You'll note that Hulk is not (yet) a behemoth. He should be roughly the same height as Thor and Iron Man. He should also have a sloped, protruding brow and flat head like the Frankenstein monster, along with a hairy chest and three toes on each foot.

You know, Avengers wasn't supposed to come out at all. Marvel had two new titles on the schedule for June 1963: Daredevil and the Uncanny X-Men. They scheduled the books with the printer thinking they had plenty of time. Now in those days you had to pay the printing bill on the dates you reserved whether you had a book ready to print or not. So Stan had a big problem when it looked like Daredevil wasn't going to be completed in time. The artist was Bill Everett, a man that Stan loved as both a friend and illustrator. Unfortunately, Bill was having some big time health problems. Stan stalled as long as he could but when it became evident they weren't going to have a book, it was King Kirby to the rescue.
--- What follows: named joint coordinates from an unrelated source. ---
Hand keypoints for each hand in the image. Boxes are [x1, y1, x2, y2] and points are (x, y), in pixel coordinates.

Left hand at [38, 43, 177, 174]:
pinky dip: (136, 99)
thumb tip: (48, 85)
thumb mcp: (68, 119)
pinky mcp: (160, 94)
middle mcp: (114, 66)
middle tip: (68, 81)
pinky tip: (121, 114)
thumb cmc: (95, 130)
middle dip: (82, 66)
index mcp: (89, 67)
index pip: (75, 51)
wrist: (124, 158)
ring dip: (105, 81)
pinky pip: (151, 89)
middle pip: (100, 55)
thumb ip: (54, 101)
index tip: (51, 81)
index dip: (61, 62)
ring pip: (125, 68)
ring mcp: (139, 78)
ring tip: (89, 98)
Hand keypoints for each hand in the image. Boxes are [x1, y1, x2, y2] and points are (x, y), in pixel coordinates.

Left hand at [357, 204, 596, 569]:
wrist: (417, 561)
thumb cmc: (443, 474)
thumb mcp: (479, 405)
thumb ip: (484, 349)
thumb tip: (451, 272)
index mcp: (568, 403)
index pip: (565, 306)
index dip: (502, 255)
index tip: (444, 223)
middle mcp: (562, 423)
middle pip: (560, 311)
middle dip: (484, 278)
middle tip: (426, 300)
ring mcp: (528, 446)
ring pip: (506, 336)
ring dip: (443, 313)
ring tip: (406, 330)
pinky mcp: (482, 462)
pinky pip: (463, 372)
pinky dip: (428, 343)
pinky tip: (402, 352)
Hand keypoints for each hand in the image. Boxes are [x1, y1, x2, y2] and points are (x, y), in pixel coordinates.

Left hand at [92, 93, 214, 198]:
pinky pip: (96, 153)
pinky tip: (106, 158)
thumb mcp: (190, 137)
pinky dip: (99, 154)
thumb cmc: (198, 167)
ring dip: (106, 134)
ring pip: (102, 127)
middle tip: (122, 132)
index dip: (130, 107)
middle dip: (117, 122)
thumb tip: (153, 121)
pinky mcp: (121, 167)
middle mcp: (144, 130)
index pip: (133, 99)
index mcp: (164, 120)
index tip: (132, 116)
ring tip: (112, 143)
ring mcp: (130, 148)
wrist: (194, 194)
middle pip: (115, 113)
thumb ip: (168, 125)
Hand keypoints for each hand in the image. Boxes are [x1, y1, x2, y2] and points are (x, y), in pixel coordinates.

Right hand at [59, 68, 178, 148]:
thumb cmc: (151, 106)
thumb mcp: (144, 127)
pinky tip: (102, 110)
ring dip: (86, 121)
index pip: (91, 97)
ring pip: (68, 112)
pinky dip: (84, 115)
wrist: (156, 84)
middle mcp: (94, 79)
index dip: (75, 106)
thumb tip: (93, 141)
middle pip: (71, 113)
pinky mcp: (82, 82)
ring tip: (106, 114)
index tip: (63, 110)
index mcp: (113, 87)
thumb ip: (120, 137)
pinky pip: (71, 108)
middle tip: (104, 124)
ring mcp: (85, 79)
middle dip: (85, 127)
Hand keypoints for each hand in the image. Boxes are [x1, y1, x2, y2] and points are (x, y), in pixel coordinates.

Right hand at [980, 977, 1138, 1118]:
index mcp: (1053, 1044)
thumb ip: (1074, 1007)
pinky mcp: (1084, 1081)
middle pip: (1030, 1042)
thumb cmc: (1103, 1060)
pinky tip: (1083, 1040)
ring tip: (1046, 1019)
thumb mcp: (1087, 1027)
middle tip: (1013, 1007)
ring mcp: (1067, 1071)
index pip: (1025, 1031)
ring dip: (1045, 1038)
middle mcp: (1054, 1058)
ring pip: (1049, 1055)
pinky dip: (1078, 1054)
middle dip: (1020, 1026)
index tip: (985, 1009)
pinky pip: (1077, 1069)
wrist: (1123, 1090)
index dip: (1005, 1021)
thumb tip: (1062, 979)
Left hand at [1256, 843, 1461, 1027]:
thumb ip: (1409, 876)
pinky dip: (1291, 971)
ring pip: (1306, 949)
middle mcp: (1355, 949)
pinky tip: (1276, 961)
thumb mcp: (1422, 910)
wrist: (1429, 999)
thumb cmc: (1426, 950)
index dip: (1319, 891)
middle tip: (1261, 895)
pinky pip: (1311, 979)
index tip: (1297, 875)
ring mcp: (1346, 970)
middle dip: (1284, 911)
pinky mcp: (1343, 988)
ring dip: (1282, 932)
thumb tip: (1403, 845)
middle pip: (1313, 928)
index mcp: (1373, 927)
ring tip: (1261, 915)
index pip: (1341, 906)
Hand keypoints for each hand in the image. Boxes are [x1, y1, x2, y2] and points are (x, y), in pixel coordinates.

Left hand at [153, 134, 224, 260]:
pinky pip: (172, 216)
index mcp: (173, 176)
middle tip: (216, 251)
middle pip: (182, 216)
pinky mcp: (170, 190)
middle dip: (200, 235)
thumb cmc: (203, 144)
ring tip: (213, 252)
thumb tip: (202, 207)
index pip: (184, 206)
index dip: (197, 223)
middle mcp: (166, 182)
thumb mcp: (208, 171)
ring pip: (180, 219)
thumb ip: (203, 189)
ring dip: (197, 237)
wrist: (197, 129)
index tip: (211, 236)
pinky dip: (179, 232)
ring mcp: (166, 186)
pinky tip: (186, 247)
Stan, Jack and inker Dick Ayers literally put together that first issue of Avengers over a weekend. From concept (Their answer to DC's Justice League) to plot to pencils to script to letterlng to inking to coloring and ready to ship off to the printer, all in the course of about three days. An amazing mind blowing feat. Even more amazing is that issue of Avengers became one of the most important comics Marvel ever published. It's still going to this day. And it kicked off a multi-billion dollar movie franchise.

So yeah my buddy @AceofKnaves is correct. I really want that Hulk. I'd love to recreate that cover someday.